Developer Center

Resources to get you started with Algorithmia

Python

Updated

Before you get started learning about Python algorithm development, make sure you go through our Getting Started Guide to learn how to create your first algorithm, understand permissions available, versioning, using the CLI, and more.

Table of Contents

Available Libraries

Algorithmia makes a number of libraries available to make algorithm development easier.

The full Python 2 language and standard library and Python 3 language and standard library is available for you to use in your algorithms.

Also, you can utilize common Python libraries such as Scikit-learn, Tensorflow, Numpy and many others by adding them as a dependency in your algorithm.

Also, algorithms can call other algorithms and manage data on the Algorithmia platform. To find out more via the Algorithmia Python Client.

Write your First Algorithm

If you’ve followed the Getting Started Guide, you’ll notice in your algorithm editor, there is boilerplate code that returns “Hello” and whatever you input to the console.

The main thing to note about the algorithm is that it’s wrapped in the apply() function.

The apply() function defines the input point of the algorithm. We use the apply() function in order to make different algorithms standardized. This makes them easily chained and helps authors think about designing their algorithms in a way that makes them easy to leverage and predictable for end users.

Go ahead and remove the boilerplate code below that’s inside the apply() function because we’ll be writing a different algorithm in this tutorial:

Algorithm console Python

Managing Dependencies

Algorithmia supports adding 3rd party dependencies via the Python Package Index (PyPI) using a requirements.txt file.

On the algorithm editor page there is a button on the top right that says “Dependencies”. Click that button and you’ll see a modal window:

Python Dependency File

If you have any dependencies you can add them by typing in the package name to the requirements.txt file.

This guide won’t depend on any external dependencies so you can close the dependencies window.

If you do add dependencies, you will still need to import those packages via the import statement to your algorithm file as you would do for any Python script.

For example, to make use of numpy, you would include the line:

numpy

in the dependencies file and the line

import numpy as np

in the main file.

If you’re using Python 3, the syntax has changed for imports. You’ll need to use: from .somefile import * instead of in Python 2 where it’s from file import *.

I/O for your Algorithms

Now let’s get started on the hands-on portion of the guide:

The first algorithm that we’ll create will take a JSON formatted object passed as input by the user which is deserialized into a Python dictionary before the algorithm is called.

It will output a JSON formatted object which the user will consume with an API call to the algorithm path.

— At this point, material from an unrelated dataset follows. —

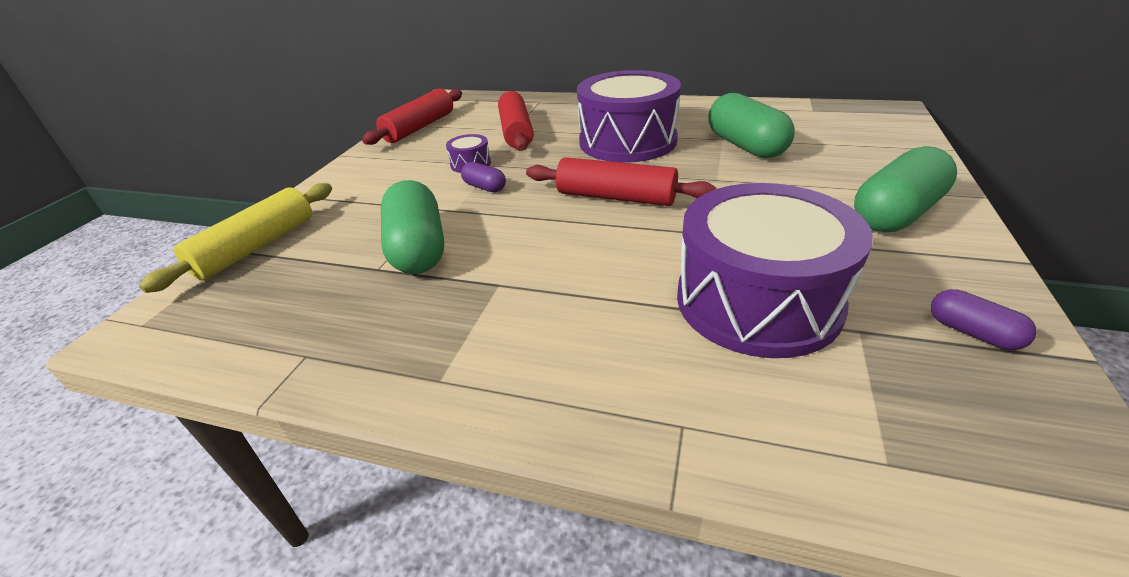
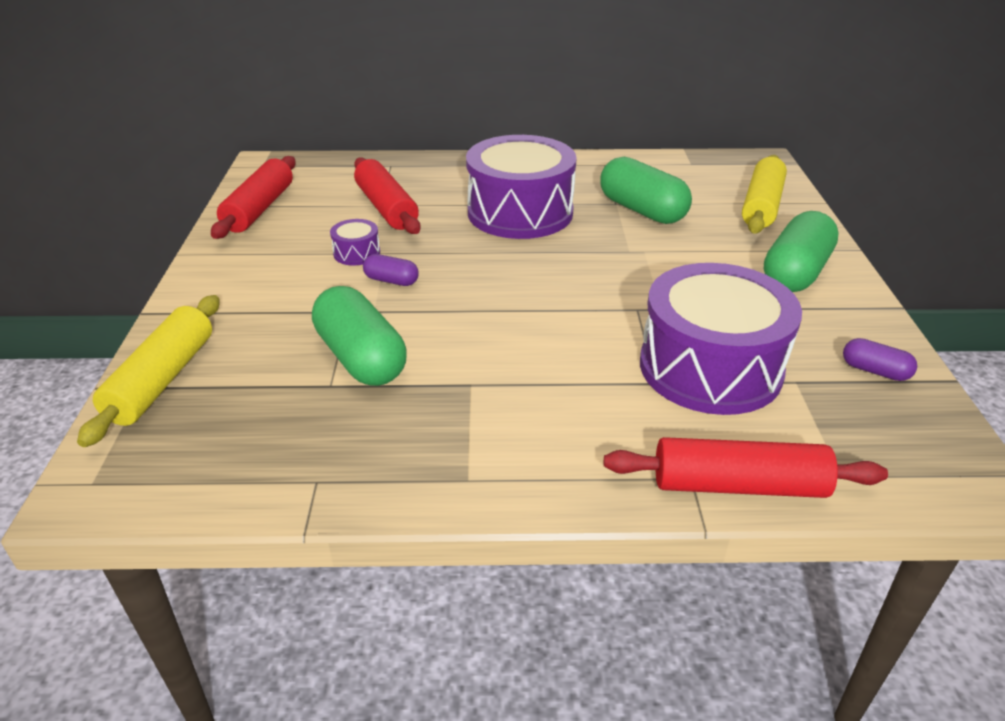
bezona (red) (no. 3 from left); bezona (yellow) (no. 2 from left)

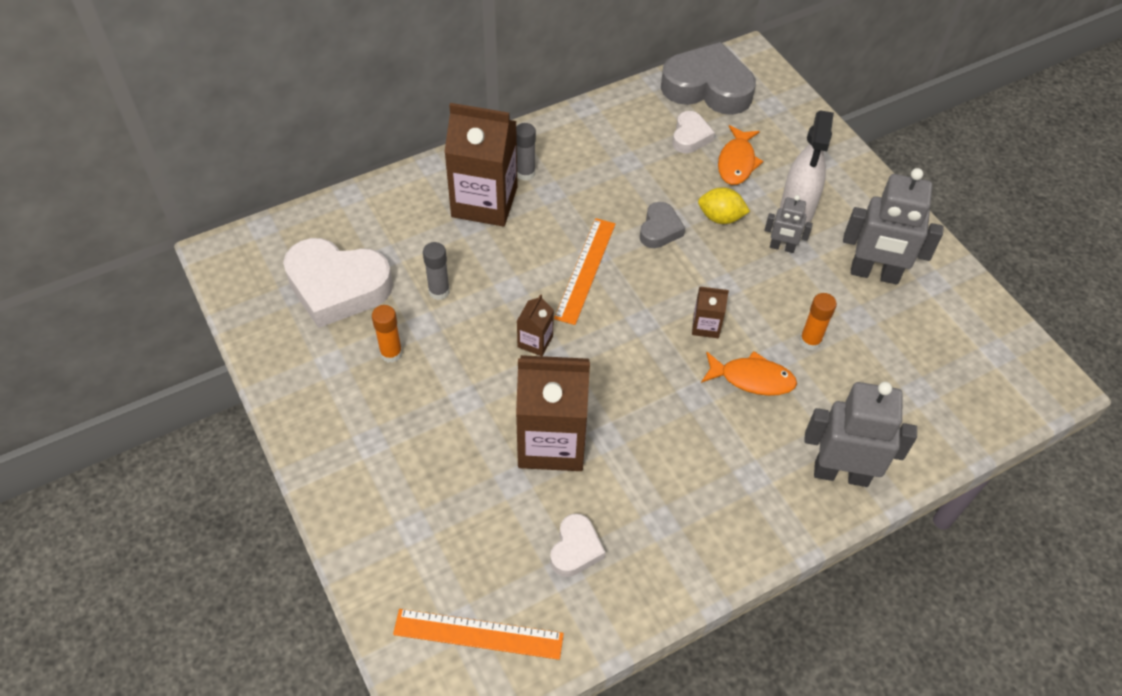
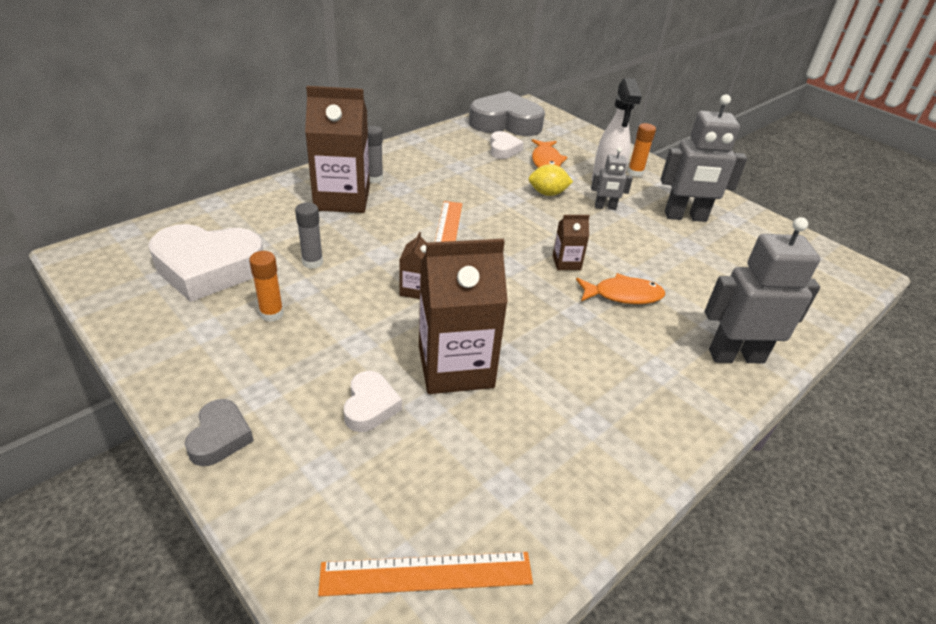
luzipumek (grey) (no. 1 from left);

This path is based on your Algorithmia user name and the name of your algorithm, so if you are “AdaDeveloper” and your algorithm is “TokenizeText”, then the path for version 0.1.1 of your algorithm will be AdaDeveloper/TokenizeText/0.1.1

Working with Basic Data Structures

Below is a code sample showing how to create an algorithm working with basic user input.

You’ll also see some error handling within the algorithm, but we recommend that you take a look at our Better Error Handling Guide for more information.

import Algorithmia

# Note that you don't pass in your API key when creating an algorithm
client = Algorithmia.client()

class AlgorithmError(Exception):
    """Define error handling class."""

    def __init__(self, value):
        self.value = value

    def __str__(self):
        return repr(self.value).replace("\\n", "\n")

def apply(input):
    """Finds the minimum and maximum numbers in a list."""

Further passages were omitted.